Recommended og:image

Output

Dimensions: 1200×630 pixels (1.91:1 aspect ratio). Size: under 1 MB. Format: JPG or PNG. Avoid text-heavy images at small sizes.

Twitter card types

Output

summary — small thumbnail left, text right (default if not specified)
summary_large_image — large hero image above text (preferred for content)
app — for app-install cards
player — for embedded media

Frequently asked questions

Which platform reads which tags?+

Facebook, LinkedIn, Slack, Discord, iMessage, and most others read Open Graph (`og:*`). X reads Twitter Cards (`twitter:*`) but falls back to OG when Twitter tags aren't present. WhatsApp uses OG. The practical advice: always set OG; optionally add Twitter Card tags only when you want X-specific copy/image.

What size should og:image be?+

1200×630 pixels (1.91:1 aspect ratio) is the universal sweet spot — looks great on Facebook, LinkedIn, and as Twitter's `summary_large_image`. Going smaller (under 600px wide) risks platforms refusing to use it. Going much larger wastes bandwidth.

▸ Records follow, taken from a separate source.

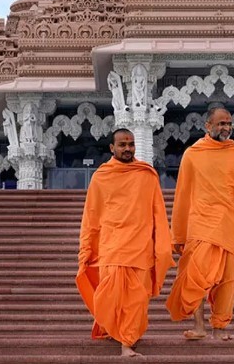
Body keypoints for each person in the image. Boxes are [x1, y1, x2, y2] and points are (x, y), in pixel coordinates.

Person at [166, 104, 234, 341]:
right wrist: (178, 235)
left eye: (229, 123)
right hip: (201, 224)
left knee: (228, 280)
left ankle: (219, 328)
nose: (226, 128)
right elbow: (183, 194)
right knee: (195, 277)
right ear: (207, 126)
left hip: (231, 225)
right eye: (221, 123)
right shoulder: (192, 154)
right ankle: (199, 326)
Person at [76, 129, 173, 358]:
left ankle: (127, 342)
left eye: (130, 144)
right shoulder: (101, 176)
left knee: (136, 300)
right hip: (111, 246)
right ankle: (118, 332)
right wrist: (86, 248)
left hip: (139, 247)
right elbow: (91, 216)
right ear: (112, 148)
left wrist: (162, 245)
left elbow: (158, 212)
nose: (127, 149)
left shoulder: (146, 175)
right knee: (110, 296)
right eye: (122, 145)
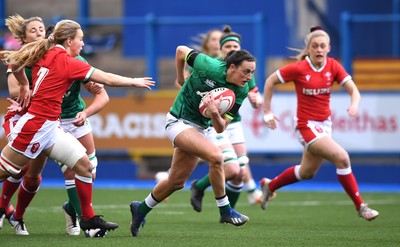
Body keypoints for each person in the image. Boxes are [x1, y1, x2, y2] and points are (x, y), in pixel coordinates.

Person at [0, 18, 155, 236]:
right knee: (6, 171)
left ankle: (89, 219)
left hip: (51, 127)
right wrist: (134, 81)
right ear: (70, 40)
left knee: (84, 166)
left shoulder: (47, 52)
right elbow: (107, 78)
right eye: (81, 39)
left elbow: (14, 61)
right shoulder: (68, 62)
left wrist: (25, 85)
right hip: (34, 127)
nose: (83, 43)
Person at [129, 46, 255, 237]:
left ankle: (141, 209)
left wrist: (214, 114)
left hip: (202, 128)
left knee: (176, 181)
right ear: (231, 67)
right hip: (178, 122)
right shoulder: (208, 66)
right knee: (216, 157)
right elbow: (180, 51)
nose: (249, 76)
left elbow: (221, 128)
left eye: (252, 72)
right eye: (246, 71)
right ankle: (225, 210)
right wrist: (180, 77)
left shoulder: (241, 90)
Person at [259, 26, 379, 221]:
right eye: (315, 46)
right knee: (342, 158)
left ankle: (269, 186)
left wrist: (354, 105)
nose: (319, 49)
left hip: (324, 126)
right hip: (306, 126)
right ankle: (361, 207)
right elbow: (270, 81)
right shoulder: (299, 68)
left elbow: (354, 91)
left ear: (329, 48)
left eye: (323, 46)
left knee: (306, 173)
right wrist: (267, 112)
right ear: (309, 48)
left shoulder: (333, 66)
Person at [190, 25, 266, 212]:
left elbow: (255, 95)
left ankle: (227, 212)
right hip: (215, 124)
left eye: (235, 47)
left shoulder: (245, 68)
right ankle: (199, 187)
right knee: (233, 170)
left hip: (234, 123)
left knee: (240, 173)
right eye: (228, 46)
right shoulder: (213, 66)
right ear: (221, 49)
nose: (232, 49)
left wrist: (257, 101)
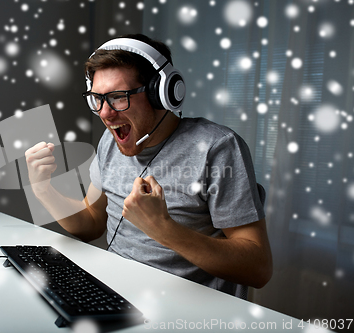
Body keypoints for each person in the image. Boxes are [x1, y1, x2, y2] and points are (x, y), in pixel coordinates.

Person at [24, 34, 272, 299]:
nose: (105, 113)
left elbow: (257, 268)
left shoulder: (217, 148)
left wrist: (163, 228)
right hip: (113, 297)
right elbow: (92, 223)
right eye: (97, 98)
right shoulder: (111, 140)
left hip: (183, 312)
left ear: (162, 93)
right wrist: (42, 189)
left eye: (118, 97)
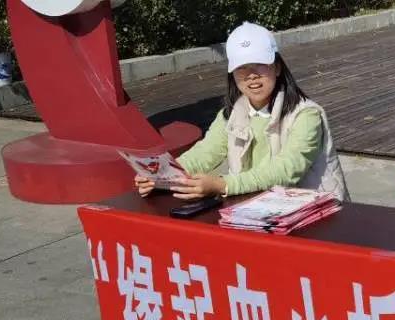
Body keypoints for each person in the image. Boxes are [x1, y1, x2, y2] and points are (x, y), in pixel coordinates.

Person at [135, 22, 348, 201]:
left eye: (259, 64)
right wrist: (163, 174)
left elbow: (287, 169)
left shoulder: (306, 115)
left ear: (277, 67)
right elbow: (206, 152)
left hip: (311, 211)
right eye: (241, 67)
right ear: (232, 74)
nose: (251, 75)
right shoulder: (231, 114)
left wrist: (223, 184)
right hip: (256, 208)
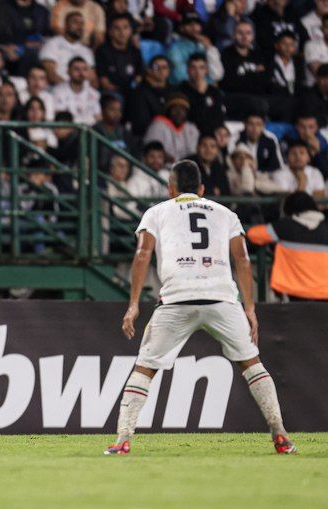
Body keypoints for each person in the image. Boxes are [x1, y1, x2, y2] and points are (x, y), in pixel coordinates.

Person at [110, 160, 297, 456]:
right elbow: (243, 261)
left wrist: (133, 304)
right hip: (221, 298)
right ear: (201, 189)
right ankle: (281, 436)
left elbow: (143, 253)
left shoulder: (156, 212)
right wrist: (250, 308)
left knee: (144, 368)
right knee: (252, 364)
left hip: (176, 299)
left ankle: (122, 439)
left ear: (171, 188)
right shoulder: (226, 214)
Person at [247, 191, 328, 301]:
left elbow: (253, 234)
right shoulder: (325, 228)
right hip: (324, 294)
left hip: (293, 294)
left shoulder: (284, 226)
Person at [39, 11, 95, 85]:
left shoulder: (86, 51)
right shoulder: (53, 44)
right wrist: (70, 89)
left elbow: (93, 79)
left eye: (82, 24)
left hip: (84, 92)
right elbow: (51, 75)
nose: (79, 26)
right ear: (65, 25)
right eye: (75, 22)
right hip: (59, 90)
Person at [95, 13, 143, 97]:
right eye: (117, 28)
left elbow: (139, 77)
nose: (122, 32)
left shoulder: (135, 51)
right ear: (110, 31)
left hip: (131, 92)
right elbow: (105, 83)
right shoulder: (102, 51)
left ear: (131, 30)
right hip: (112, 93)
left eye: (125, 28)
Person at [179, 54, 227, 134]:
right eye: (193, 68)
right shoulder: (180, 91)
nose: (197, 72)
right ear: (187, 70)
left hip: (211, 137)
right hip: (188, 135)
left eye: (201, 68)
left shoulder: (215, 92)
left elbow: (219, 118)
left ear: (206, 70)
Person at [126, 55, 173, 136]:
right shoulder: (139, 92)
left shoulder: (174, 91)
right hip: (148, 136)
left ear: (169, 70)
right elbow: (140, 123)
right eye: (157, 67)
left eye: (164, 67)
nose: (161, 70)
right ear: (149, 70)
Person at [51, 56, 101, 125]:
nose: (81, 73)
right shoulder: (58, 91)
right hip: (68, 130)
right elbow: (59, 117)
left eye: (84, 69)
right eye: (76, 69)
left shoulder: (94, 94)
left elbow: (98, 118)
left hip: (90, 131)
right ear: (68, 71)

Why does my link preview keep showing the old image?+

Platforms cache previews aggressively (Facebook caches for ~30 days, Twitter ~7 days, Slack indefinitely until manually refreshed). After updating your og:image, use Facebook's Sharing Debugger or Twitter's Card Validator to force a recrawl. There's no way to clear the cache otherwise.

What happens if I have OG but no Twitter Card tags?+

X falls back to your OG tags. Most people don't need separate Twitter Card tags. Set them only when you want X-specific copy (different title, different image) or to declare a specific card type (`summary` vs `summary_large_image`).

Why does my preview look fine here but blank on Facebook?+

Facebook's previous cache. Run your URL through https://developers.facebook.com/tools/debug/ and click 'Scrape Again' to force Facebook to re-fetch. Same for Twitter: https://cards-dev.twitter.com/validator. Until you do this, Facebook will keep showing the old (or empty) preview.

Is the URL or HTML uploaded?+

No. Parsing happens entirely in your browser via DOMParser. In fetch mode, your browser requests the URL directly — we never see it.